Mutationen an- und wieder ausschalten
Kieler Forschungsteam erleichtert mit neuem Verfahren funktionale Genomik
Schimmelpilze werden vor allem mit diversen gesundheitlichen Risiken in Verbindung gebracht. Sie spielen auch eine weniger bekannte, für die Biotechnologie aber besonders wichtige Rolle. Der Schimmelpilz Aspergillus niger zum Beispiel dient seit rund 100 Jahren der industriellen Gewinnung von Zitronensäure, die in vielen Nahrungsmitteln als konservierender Zusatzstoff enthalten ist. Um die genetischen Mechanismen zu erkunden, die Aufschluss über das mögliche Anwendungsspektrum von Schimmelpilzen und ihrer Stoffwechselprodukte geben können, hat ein Forschungsteam der Christian-Albrechts-Universität zu Kiel (CAU) gemeinsam mit Kollegen von der niederländischen Universität Leiden nun ein neues Verfahren entwickelt. Es erlaubt die schnelle Erzeugung einer großen Anzahl genetisch unterschiedlicher Varianten des Schimmelpilzes Aspergillus niger und die anschließende Fixierung der gewonnen genetischen Eigenschaften. Die Forschenden um Professor Frank Kempken, Leiter der Abteilung für Botanische Genetik und Molekularbiologie an der CAU und Mitglied des Forschungsschwerpunkts „Kiel Life Science“, veröffentlichten ihre neuen Erkenntnisse nun im Fachmagazin Applied Microbiology and Biotechnology.

Je mehr Doxycyclin man zugibt, desto aktiver wird das mobile genetische Element und damit steigt die Zahl der mutierten Kolonien.
Prof. Frank Kempken
Die biotechnologische Forschung bedient sich genetisch veränderter Modellorganismen, auch Mutanten genannt, um die Funktionen bestimmter Gene bestimmen zu können. Wissenschaftler bezeichnen dies als funktionale Genomik. Dazu kommt unter anderem ein Verfahren zum Einsatz, das als zufällige Mutagenese bezeichnet wird. Es setzt genetische Informationen neu zusammen und erzeugt damit unterschiedliche Klone eines Organismus. Die Analyse ihrer voneinander abweichenden Eigenschaften lässt dann Rückschlüsse auf die Wirkung spezifischer Gene zu.

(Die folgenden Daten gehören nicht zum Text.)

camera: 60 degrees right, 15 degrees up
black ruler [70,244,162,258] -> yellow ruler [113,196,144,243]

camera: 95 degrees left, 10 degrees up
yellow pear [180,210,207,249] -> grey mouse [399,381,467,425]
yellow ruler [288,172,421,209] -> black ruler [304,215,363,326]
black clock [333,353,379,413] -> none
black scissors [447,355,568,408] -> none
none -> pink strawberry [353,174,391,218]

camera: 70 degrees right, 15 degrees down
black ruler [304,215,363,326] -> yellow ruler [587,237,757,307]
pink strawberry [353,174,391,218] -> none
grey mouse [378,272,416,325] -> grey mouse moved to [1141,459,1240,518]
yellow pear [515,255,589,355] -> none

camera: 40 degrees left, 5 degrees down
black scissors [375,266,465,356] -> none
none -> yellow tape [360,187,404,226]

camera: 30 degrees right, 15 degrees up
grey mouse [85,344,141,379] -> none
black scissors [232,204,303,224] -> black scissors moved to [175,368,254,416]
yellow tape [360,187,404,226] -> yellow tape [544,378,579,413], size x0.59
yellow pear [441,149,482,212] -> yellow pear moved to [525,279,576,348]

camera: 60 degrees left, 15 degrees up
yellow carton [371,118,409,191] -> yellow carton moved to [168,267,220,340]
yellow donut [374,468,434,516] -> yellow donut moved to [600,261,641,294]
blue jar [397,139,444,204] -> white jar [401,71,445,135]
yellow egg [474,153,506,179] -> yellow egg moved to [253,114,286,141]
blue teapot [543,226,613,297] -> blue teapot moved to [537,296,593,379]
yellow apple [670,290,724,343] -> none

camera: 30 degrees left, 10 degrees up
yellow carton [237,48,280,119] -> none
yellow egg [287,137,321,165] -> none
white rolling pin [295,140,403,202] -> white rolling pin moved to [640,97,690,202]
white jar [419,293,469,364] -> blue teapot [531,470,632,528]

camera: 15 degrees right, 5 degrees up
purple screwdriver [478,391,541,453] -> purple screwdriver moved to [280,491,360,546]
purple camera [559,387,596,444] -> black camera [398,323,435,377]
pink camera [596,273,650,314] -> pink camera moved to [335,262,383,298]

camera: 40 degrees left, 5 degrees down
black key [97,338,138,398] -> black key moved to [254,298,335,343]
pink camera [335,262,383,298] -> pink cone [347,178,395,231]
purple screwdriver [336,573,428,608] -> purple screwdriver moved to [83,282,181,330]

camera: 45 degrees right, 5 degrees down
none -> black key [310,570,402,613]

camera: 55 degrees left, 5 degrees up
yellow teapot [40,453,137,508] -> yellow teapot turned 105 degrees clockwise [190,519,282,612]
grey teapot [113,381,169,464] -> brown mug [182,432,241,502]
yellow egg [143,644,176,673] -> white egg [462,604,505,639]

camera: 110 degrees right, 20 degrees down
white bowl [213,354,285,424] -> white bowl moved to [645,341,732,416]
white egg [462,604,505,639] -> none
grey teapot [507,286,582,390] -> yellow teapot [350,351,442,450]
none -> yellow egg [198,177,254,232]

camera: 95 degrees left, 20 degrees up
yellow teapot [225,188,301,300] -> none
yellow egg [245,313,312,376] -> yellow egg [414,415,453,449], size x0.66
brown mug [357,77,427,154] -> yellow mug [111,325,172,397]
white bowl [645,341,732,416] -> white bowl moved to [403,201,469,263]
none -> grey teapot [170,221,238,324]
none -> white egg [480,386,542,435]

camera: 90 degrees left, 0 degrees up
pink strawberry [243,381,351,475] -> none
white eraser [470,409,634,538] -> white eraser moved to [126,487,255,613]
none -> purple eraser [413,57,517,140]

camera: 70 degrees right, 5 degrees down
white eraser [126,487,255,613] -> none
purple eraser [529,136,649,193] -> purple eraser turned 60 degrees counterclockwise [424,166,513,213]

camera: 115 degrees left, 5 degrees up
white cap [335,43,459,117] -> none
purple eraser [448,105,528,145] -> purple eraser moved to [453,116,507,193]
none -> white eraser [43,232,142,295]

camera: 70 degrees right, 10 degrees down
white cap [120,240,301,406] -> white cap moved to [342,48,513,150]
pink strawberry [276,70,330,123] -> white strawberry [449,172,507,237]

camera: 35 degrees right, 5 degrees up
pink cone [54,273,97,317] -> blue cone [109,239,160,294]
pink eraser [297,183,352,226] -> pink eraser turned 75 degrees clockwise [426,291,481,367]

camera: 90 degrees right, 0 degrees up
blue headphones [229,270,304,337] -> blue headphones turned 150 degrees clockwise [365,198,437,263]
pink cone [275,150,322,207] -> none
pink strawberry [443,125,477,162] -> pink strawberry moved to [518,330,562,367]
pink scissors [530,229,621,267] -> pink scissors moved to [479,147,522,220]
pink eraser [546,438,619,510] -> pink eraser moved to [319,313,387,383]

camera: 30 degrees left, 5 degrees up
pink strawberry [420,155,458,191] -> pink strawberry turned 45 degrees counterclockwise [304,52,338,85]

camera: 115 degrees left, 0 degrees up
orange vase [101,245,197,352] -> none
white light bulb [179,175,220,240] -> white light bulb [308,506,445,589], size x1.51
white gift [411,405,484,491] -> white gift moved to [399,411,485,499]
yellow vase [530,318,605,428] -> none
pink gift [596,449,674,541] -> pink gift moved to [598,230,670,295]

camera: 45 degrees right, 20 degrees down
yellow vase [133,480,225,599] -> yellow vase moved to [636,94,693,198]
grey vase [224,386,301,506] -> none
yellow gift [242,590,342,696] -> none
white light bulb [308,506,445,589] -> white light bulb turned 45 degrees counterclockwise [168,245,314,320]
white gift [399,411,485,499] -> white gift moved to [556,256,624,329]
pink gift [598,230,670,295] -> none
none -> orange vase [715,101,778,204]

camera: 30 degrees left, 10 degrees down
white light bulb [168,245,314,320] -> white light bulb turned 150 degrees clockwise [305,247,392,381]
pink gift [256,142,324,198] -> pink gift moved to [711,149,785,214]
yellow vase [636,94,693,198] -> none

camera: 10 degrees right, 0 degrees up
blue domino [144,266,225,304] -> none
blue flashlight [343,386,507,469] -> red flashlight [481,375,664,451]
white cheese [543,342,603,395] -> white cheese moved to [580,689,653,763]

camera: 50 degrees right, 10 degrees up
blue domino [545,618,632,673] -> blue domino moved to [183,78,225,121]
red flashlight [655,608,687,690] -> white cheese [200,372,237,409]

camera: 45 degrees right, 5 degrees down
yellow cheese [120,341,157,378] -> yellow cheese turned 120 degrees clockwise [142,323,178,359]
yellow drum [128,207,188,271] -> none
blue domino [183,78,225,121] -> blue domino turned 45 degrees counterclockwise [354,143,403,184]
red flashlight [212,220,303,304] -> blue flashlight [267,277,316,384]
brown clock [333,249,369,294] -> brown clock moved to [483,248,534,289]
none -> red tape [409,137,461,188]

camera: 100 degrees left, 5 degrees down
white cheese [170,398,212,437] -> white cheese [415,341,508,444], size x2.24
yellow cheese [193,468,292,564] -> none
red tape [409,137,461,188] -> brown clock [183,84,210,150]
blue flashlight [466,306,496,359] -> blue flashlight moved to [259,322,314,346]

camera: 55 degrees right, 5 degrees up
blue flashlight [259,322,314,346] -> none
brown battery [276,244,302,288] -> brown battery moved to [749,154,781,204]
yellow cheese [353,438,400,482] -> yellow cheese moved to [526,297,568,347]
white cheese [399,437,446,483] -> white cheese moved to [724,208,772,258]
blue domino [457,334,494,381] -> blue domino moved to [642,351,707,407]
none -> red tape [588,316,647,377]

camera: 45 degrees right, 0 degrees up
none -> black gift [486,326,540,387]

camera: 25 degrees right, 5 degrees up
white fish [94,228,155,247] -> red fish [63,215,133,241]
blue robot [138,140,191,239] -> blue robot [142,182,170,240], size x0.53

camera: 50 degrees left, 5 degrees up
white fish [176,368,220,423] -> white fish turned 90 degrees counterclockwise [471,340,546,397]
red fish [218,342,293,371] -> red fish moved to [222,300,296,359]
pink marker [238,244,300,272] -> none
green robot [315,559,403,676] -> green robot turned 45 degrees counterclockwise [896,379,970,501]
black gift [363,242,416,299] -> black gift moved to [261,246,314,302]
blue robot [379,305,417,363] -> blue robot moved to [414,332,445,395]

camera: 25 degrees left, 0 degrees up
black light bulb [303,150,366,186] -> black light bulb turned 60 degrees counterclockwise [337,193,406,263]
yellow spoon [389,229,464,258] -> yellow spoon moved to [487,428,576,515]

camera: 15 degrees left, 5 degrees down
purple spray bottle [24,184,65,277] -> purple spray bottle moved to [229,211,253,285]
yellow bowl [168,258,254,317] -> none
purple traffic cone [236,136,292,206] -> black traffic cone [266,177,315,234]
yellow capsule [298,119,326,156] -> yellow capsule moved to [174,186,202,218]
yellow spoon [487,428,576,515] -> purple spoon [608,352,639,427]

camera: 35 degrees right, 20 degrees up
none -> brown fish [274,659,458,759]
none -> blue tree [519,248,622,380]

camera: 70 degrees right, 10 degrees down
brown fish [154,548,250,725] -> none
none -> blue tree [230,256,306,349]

In diesem Zusammenhang widmete sich das Kieler Forschungsteam einem bestimmten in der Forschung häufig verwendeten Stamm des Schimmelpilzes Aspergillus niger. Er ist dadurch gekennzeichnet, dass ein an der Entstehung von Mutationen beteiligtes mobiles genetisches Element mit der Bezeichnung Tan/Vader bei ihm dauerhaft funktionsunfähig ist und deshalb keine Mutationen erzeugen kann. Experimentell gelang es den Forschenden nun, eine ein- und ausschaltbare Variante dieses mobilen Elementes in Aspergillus niger einzubringen. Durch die Zugabe eines antibiotischen Stoffes namens Doxycyclin lässt sich Tan/Vader einschalten und erzeugt dann Mutanten. Ließen die Forschenden die Substanz wieder weg, folgte die erneute Inaktivierung des mobilen Elementes.
Das An- und Abschalten des mobilen Elementes Tan/Vader ermöglicht es damit, entweder schnell und zufällig mutierende oder aber genetisch stabile Stämme des Pilzes zu erzeugen. Das Verhalten der Pilzstämme bezüglich ihrer Neigung zur Mutation lässt sich damit exakt steuern. „Das neue Verfahren erlaubt es uns, in kurzer Zeit ein großes Arsenal an modifizierten Schimmelpilzen zu erzeugen um ihre Eigenschaften anschließend zu untersuchen. Diese Erkenntnis ist von großer Bedeutung für die Erforschung des genetischen Repertoires von Aspergillus niger im Hinblick auf sein biotechnologisches Potenzial“, ordnet Kempken die Tragweite der vorliegenden Arbeit ein.
Fadenpilze wie Aspergillus niger werden vor allem wegen ihrer Fähigkeit komplexe Enzyme zu bilden in der Biotechnologie ausgiebig erforscht. Solche Enzyme bilden die Grundlage verschiedenster Anwendungen, zum Beispiel in der Lebensmittelproduktion oder der Entwicklung neuer Medikamente. Die aktuellen Erkenntnisse der Kieler Forschenden geben der Wissenschaft ein neues Werkzeug in die Hand, das diese Erkundung künftig erleichtern wird.